> _Action item_: Copy task. Retype the whole listing exactly, omitting any picture in it.

> _Dataset content_:
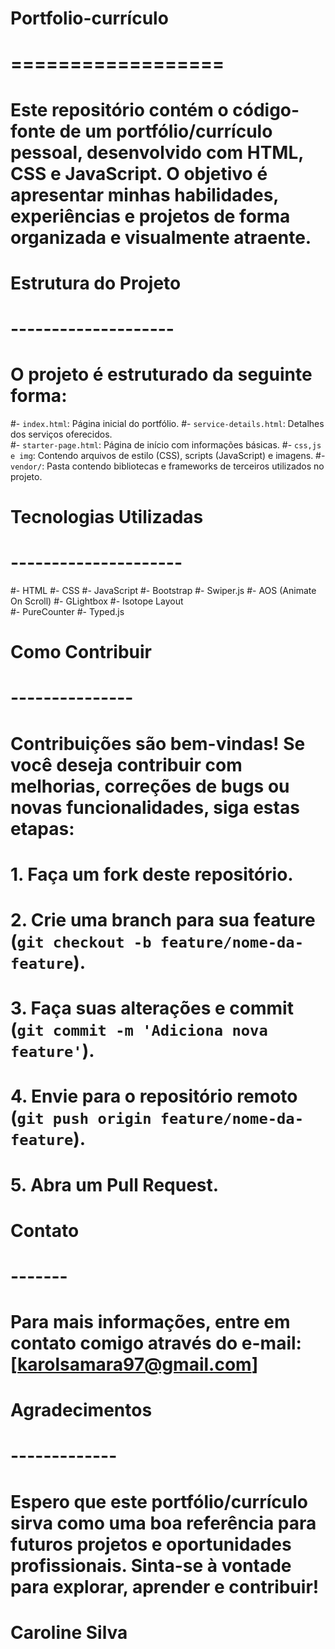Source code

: # Portfolio-currículo
# ==================
# Este repositório contém o código-fonte de um portfólio/currículo pessoal, desenvolvido com HTML, CSS e JavaScript. O objetivo é apresentar minhas habilidades, experiências e projetos de forma organizada e visualmente atraente.
# Estrutura do Projeto
# --------------------
# O projeto é estruturado da seguinte forma:
#- `index.html`: Página inicial do portfólio.
#- `service-details.html`: Detalhes dos serviços oferecidos.    
#- `starter-page.html`: Página de início com informações básicas.
#- `css,js e img`: Contendo arquivos de estilo (CSS), scripts (JavaScript) e imagens.
#- `vendor/`: Pasta contendo bibliotecas e frameworks de terceiros utilizados no projeto.
# Tecnologias Utilizadas
# ---------------------
#- HTML
#- CSS
#- JavaScript
#- Bootstrap
#- Swiper.js
#- AOS (Animate On Scroll)
#- GLightbox
#- Isotope Layout   
#- PureCounter
#- Typed.js
# Como Contribuir
# ---------------
# Contribuições são bem-vindas! Se você deseja contribuir com melhorias, correções de bugs ou novas funcionalidades, siga estas etapas:
# 1. Faça um fork deste repositório.
# 2. Crie uma branch para sua feature (`git checkout -b feature/nome-da-feature`).
# 3. Faça suas alterações e commit (`git commit -m 'Adiciona nova feature'`).
# 4. Envie para o repositório remoto (`git push origin feature/nome-da-feature`).
# 5. Abra um Pull Request.
# Contato
# -------
# Para mais informações, entre em contato comigo através do e-mail: [karolsamara97@gmail.com]
# Agradecimentos
# -------------
# Espero que este portfólio/currículo sirva como uma boa referência para futuros projetos e oportunidades profissionais. Sinta-se à vontade para explorar, aprender e contribuir!
# Caroline Silva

> _Output for this task_:
Source code

: # Portfolio-currículo
# ==================
# Este repositório contém o código-fonte de um portfólio/currículo pessoal, desenvolvido com HTML, CSS e JavaScript. O objetivo é apresentar minhas habilidades, experiências e projetos de forma organizada e visualmente atraente.
# Estrutura do Projeto
# --------------------
# O projeto é estruturado da seguinte forma:
#- `index.html`: Página inicial do portfólio.
#- `service-details.html`: Detalhes dos serviços oferecidos.    
#- `starter-page.html`: Página de início com informações básicas.
#- `css,js e img`: Contendo arquivos de estilo (CSS), scripts (JavaScript) e imagens.
#- `vendor/`: Pasta contendo bibliotecas e frameworks de terceiros utilizados no projeto.
# Tecnologias Utilizadas
# ---------------------
#- HTML
#- CSS
#- JavaScript
#- Bootstrap
#- Swiper.js
#- AOS (Animate On Scroll)
#- GLightbox
#- Isotope Layout   
#- PureCounter
#- Typed.js
# Como Contribuir
# ---------------
# Contribuições são bem-vindas! Se você deseja contribuir com melhorias, correções de bugs ou novas funcionalidades, siga estas etapas:
# 1. Faça um fork deste repositório.
# 2. Crie uma branch para sua feature (`git checkout -b feature/nome-da-feature`).
# 3. Faça suas alterações e commit (`git commit -m 'Adiciona nova feature'`).
# 4. Envie para o repositório remoto (`git push origin feature/nome-da-feature`).
# 5. Abra um Pull Request.
# Contato
# -------
# Para mais informações, entre em contato comigo através do e-mail: [karolsamara97@gmail.com]
# Agradecimentos
# -------------
# Espero que este portfólio/currículo sirva como uma boa referência para futuros projetos e oportunidades profissionais. Sinta-se à vontade para explorar, aprender e contribuir!
# Caroline Silva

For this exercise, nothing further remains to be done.